The original 74-minute TV movie used a tag axle 1955 Peterbilt 281. It was destroyed in the film's climactic crash scene. A 2nd 281, a 1960 with tag axle, was prepared as a backup, but went unused. It has been in and out of its Duel "make-up" since. The surviving truck also made a cameo in the beginning of the 2004 movie "Torque".
When the film was expanded to 90 minutes for theatrical release, two additional 281/351 stunt rigs were purchased.
The first of these was a 1964 Peterbilt 351, virtually identical to the original, except for its air intake. It was used to film additional scenes, but was later destroyed in another production.

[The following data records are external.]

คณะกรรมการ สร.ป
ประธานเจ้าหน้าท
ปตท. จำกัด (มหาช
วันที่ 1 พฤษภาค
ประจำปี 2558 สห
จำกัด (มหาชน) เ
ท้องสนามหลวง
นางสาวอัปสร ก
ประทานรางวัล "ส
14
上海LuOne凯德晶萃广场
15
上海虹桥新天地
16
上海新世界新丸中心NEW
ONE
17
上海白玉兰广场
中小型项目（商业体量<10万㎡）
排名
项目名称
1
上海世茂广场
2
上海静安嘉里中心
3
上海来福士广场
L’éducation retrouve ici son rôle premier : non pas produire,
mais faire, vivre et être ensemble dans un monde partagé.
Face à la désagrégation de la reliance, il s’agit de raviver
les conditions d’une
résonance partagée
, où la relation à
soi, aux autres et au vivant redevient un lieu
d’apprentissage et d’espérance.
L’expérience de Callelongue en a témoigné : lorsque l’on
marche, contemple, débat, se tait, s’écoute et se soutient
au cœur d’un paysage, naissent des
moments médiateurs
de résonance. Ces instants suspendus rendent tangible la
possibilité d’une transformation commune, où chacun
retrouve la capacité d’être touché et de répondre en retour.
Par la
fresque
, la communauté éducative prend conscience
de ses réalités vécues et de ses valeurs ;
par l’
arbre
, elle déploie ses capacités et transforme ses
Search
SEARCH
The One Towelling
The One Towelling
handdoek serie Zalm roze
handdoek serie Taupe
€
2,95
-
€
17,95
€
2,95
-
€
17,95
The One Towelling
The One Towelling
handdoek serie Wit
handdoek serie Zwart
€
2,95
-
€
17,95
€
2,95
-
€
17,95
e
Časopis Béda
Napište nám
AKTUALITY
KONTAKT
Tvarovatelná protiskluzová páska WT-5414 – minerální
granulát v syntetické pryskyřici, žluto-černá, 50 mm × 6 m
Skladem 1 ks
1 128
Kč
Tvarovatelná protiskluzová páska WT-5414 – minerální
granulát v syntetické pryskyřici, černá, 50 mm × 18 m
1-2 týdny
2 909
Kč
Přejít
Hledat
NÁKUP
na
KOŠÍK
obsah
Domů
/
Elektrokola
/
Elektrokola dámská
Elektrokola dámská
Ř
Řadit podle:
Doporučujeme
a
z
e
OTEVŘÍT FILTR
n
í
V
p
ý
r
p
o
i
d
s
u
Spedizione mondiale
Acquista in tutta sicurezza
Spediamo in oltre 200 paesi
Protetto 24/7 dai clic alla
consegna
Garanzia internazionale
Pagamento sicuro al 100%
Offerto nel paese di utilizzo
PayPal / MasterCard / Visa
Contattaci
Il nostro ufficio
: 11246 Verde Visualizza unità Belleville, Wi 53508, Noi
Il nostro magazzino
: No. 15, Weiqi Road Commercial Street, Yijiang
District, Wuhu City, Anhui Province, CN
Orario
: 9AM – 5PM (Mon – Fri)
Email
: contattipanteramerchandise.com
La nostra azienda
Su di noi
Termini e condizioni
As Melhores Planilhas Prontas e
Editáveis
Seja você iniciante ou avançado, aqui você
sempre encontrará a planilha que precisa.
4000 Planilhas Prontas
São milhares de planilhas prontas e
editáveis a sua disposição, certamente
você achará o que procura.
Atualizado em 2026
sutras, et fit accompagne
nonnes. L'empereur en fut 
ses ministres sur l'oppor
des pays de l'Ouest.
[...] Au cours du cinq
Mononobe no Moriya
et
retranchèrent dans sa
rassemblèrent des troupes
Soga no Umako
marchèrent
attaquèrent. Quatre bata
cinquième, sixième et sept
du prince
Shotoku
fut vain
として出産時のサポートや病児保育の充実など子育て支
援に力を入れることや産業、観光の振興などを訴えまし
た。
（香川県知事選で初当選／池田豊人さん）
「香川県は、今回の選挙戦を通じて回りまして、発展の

The final truck was a short-wheelbase 351 that never appeared in Duel, but was used in a 1978 episode of the CBS-TV series The Incredible Hulk. The episode, titled "Never Give a Trucker an Even Break", added stock footage from Duel to new scenes with the 351, making Spielberg furious. However, the usage was legal as the movie and the episode were both produced by Universal Studios, and the Duel contract said nothing about reusing the footage in other Universal productions.
The 281 seen in the movie had to be modified so it could hit speeds up to 90 miles per hour. The engine was a CAT 1674 twin-turbocharged engine with a 13-speed transmission. The 1960 281 had a Cummins NTC-350 and a Spicer 5-speed with a 3-speed auxiliary.